Source data START

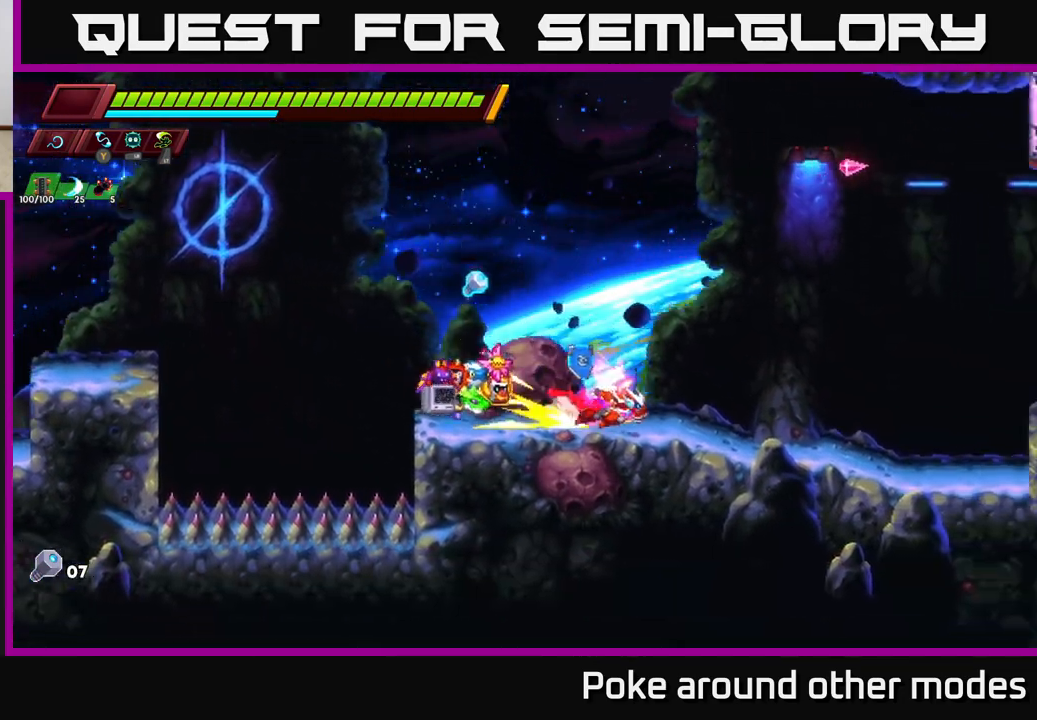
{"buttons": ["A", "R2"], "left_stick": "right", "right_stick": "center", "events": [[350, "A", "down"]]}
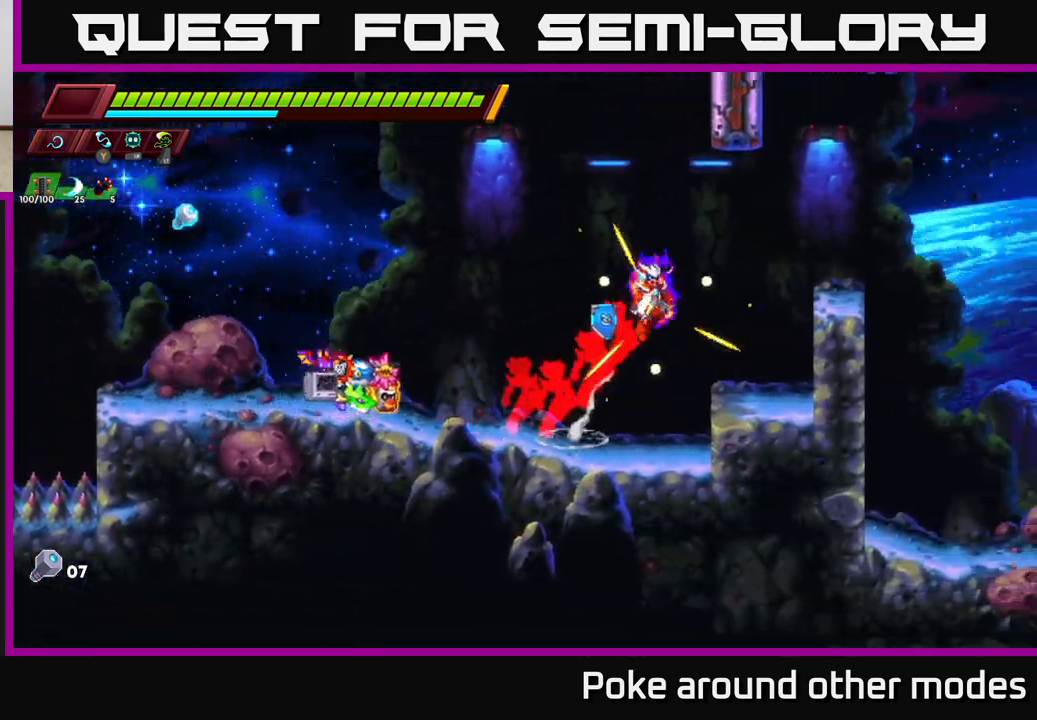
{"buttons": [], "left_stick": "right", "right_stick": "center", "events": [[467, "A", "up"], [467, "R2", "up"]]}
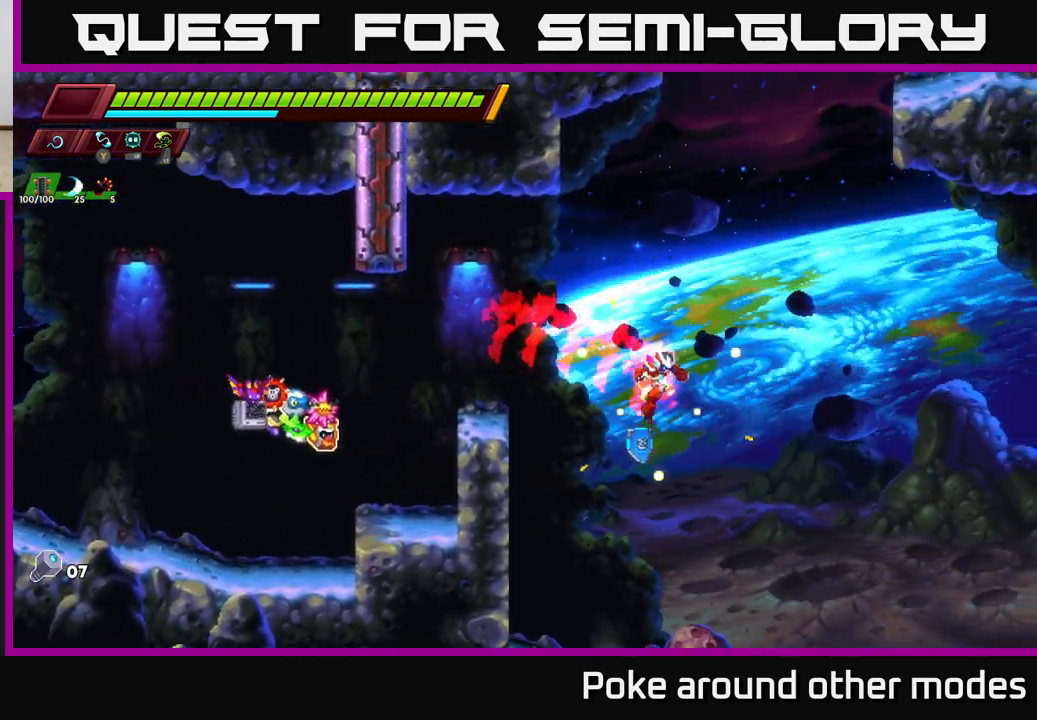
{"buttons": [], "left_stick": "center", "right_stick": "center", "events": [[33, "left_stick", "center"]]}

Source data END

Action item -> Return the listing above unaltered, omitting its pictures.

Output below ->
{"buttons": ["A", "R2"], "left_stick": "right", "right_stick": "center", "events": [[350, "A", "down"]]}
{"buttons": [], "left_stick": "right", "right_stick": "center", "events": [[467, "A", "up"], [467, "R2", "up"]]}
{"buttons": [], "left_stick": "center", "right_stick": "center", "events": [[33, "left_stick", "center"]]}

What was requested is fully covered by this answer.